In the evening, the founders of Winjit invited the Kumbhathon leadership team the company headquarters to share information with an audience of physicians and innovators and a few corporates. Pratik Shah of MIT gave a talk about REDx (Rethinking Engineering Design eXecution) and the Kumbhathon, with a focus on Healthcare. The physicians represented many specialties, including cardiology, dentistry, EMT, gynecology, hematology, ophthalmology, and surgery. They were thoroughly engaged. In fact, they started to make requests for new diagnostic screening tools for tribal areas, for conditions such as: retinal diseases, anemia (70% of females in rural zones are affected), oral health, malnutrition and dehydration, fetus health, and hearing loss. Others present included local officials of Indian Medical Association (IMA), Maharashtra University of Health Sciences, Nashik (MUHS) and community hospitals of Nashik.

While barbequed hors d’oeuvres were prepared and passed on the top floor terrace, Pratik highlighted some of the health-oriented projects that are currently in progress in the Camera Culture Group at the MIT Media Lab. The audience was fascinated to learn about a CAT scan that could fit in a rickshaw, a way to sequence the bacteria in your mouth with imaging biomarkers, a hand-held device that highlights cavities in the mouth, and a visualization tool to measure pulmonary capacity and blood pressure.
----------------
*WORK REQUIRED*: Reproduce the stretch of the Winjit evening account from "While barbequed hors" through "and blood pressure.".

Stored dataset items:
----------------
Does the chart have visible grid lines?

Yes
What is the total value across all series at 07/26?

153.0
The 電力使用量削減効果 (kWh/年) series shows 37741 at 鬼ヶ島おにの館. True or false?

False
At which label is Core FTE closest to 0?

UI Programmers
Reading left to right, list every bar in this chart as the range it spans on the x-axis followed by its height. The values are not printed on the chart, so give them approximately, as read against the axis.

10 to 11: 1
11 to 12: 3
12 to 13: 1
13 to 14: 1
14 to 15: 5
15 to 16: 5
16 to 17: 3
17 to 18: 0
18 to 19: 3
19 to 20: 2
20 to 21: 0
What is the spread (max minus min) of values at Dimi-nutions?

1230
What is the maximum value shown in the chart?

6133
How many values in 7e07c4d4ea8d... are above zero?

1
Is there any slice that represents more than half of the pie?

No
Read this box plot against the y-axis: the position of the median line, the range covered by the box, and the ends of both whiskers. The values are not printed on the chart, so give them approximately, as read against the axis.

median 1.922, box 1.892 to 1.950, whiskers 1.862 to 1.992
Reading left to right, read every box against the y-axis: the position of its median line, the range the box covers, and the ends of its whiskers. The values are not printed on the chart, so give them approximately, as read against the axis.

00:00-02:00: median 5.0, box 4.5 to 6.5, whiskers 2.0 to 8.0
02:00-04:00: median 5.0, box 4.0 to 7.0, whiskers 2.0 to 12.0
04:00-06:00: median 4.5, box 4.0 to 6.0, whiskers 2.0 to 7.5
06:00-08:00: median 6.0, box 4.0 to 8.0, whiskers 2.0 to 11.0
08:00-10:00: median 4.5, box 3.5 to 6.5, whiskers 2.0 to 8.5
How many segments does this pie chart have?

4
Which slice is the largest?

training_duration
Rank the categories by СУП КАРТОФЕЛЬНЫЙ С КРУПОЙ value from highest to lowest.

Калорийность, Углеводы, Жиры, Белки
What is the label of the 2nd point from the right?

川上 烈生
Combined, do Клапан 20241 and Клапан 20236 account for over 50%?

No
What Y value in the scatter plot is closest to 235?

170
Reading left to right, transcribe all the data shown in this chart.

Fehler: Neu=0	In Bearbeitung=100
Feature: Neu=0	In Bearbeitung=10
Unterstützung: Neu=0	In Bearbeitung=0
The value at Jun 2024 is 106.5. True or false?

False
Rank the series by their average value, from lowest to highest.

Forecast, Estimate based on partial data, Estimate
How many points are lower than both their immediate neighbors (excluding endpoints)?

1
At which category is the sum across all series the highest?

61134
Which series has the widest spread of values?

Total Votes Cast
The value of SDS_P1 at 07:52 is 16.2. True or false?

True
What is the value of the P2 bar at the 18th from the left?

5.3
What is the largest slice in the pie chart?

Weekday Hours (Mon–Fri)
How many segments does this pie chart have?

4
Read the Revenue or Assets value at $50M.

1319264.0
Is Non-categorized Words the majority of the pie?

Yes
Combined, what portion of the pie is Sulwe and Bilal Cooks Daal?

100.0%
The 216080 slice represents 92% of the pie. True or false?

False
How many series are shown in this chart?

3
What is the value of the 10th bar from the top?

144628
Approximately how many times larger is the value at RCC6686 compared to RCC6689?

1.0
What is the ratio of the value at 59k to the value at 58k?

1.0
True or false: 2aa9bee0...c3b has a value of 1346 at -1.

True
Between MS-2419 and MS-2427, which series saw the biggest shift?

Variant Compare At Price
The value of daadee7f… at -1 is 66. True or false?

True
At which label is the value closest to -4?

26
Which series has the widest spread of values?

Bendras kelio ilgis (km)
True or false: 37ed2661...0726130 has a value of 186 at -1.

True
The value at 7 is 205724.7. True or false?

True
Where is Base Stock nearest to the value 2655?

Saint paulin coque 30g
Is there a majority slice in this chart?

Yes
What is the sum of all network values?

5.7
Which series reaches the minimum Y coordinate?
----------------
*SOLUTION*:
While barbequed hors d’oeuvres were prepared and passed on the top floor terrace, Pratik highlighted some of the health-oriented projects that are currently in progress in the Camera Culture Group at the MIT Media Lab. The audience was fascinated to learn about a CAT scan that could fit in a rickshaw, a way to sequence the bacteria in your mouth with imaging biomarkers, a hand-held device that highlights cavities in the mouth, and a visualization tool to measure pulmonary capacity and blood pressure.